Few days ago I was in my office introducing the electric imp to some friends that are willing to integrate it in their project and I’ve got the question: how much memory is available?

Damn! I was totally unable to answer this simple question…

Up to now the information I have includes:

MCU model: STM32F205RG

It should means:

STM32 = ARM Cortex family
F = General purpose
205 = Cortex-M3 connectivity, USB OTG FS/HS
R = 64 pins
G = 1024kB (Flash Size)

If this is correct, beside the 1M of flash 128KB of SRAM should be available.

I remember I’ve read @Hugo pointing that the squirrel code is stored in the flash, where I suppose the firmware is stored as well.

Knowing that in a future update of the firmware should be possible to start to have the software running in “local mode”, without a WiFi connection, it would be interesting to know (if the numbers are right) how much of the flash is available for the code and if will be possible to use a minimum part of this to store data.

Or maybe could be interesting to see an API that give access to a microSD over SPI.

We already know that CAN is under development.
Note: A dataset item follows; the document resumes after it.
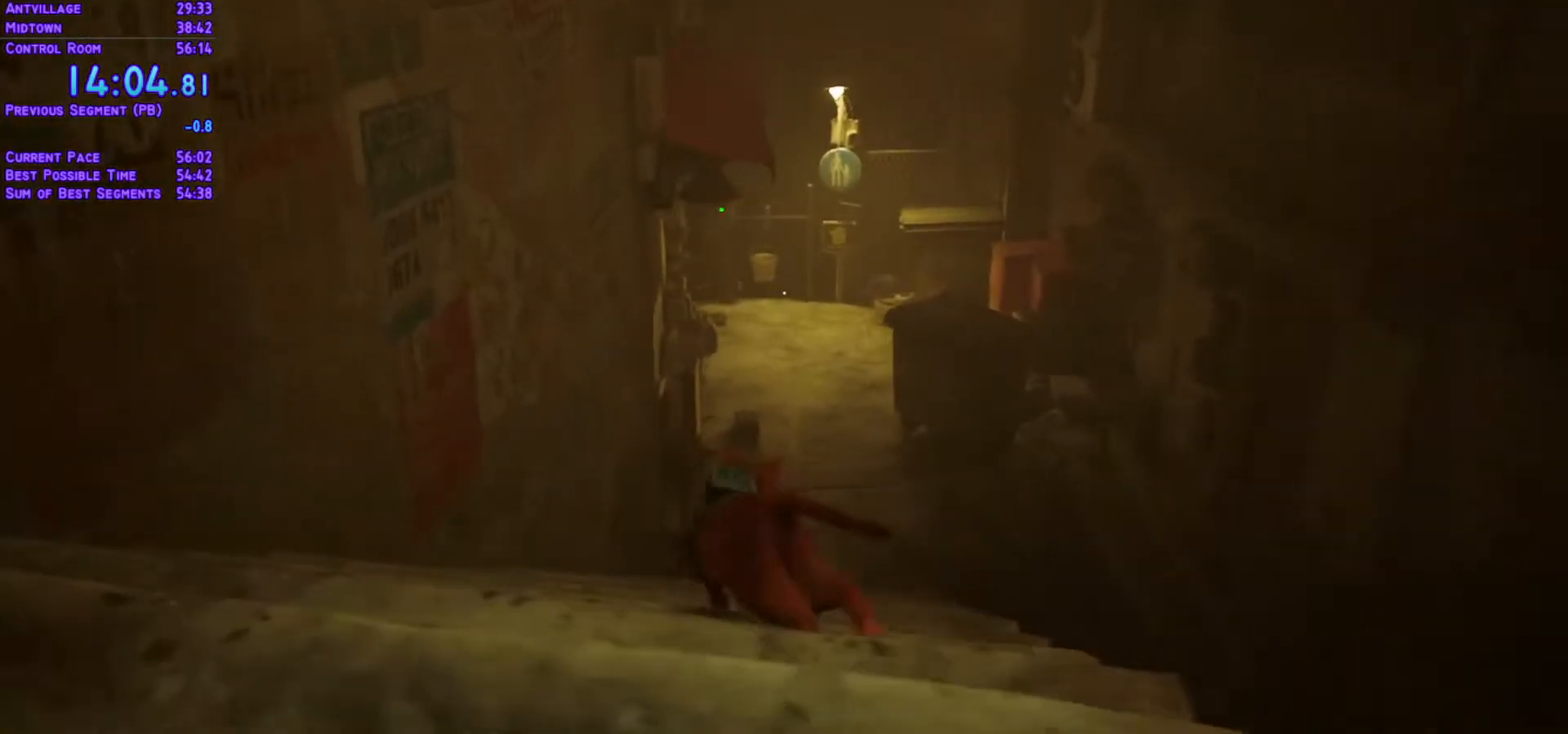
{"buttons": ["L1", "DPAD_UP"], "left_stick": "center", "right_stick": "center", "events": [[17, "DPAD_RIGHT", "up"]]}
The MCU actually carry USB OTG and I can imagine a ton of uses for this… @Hugo: is one of the two USB OTG controllers actually wired to some pin (maybe on the imp002) and a future API for this planned?

Dimitri

128K of the flash is available for Squirrel code. (If you’re compiling Squirrel locally to see how big the bytecode is, note that 64-bit machines produce much bigger bytecode than 32-bit targets such as the imp.)

About 70K of the SRAM is available as Squirrel heap, though if your Squirrel program is large, some of this is eaten into for Squirrel data structures before your code even starts. You can find out how much is left at any time by calling imp.getmemoryfree().

Peter

@peter, thanks for the details.

I’ve got some “doubt” about compiling, as I suppose that this is a task performed by the server and not by the local machine, right? And I suppose the server is optimized for the generation of the smallest possible code (running on 32bit?).

Which is the case that could involve a local compiler?

Thanks,

Dimitri

Within the imp system, yes compiling is done on our servers and is optimised to be 32-bit. Those comments about 64-bit were really aimed at people doing this sort of thing.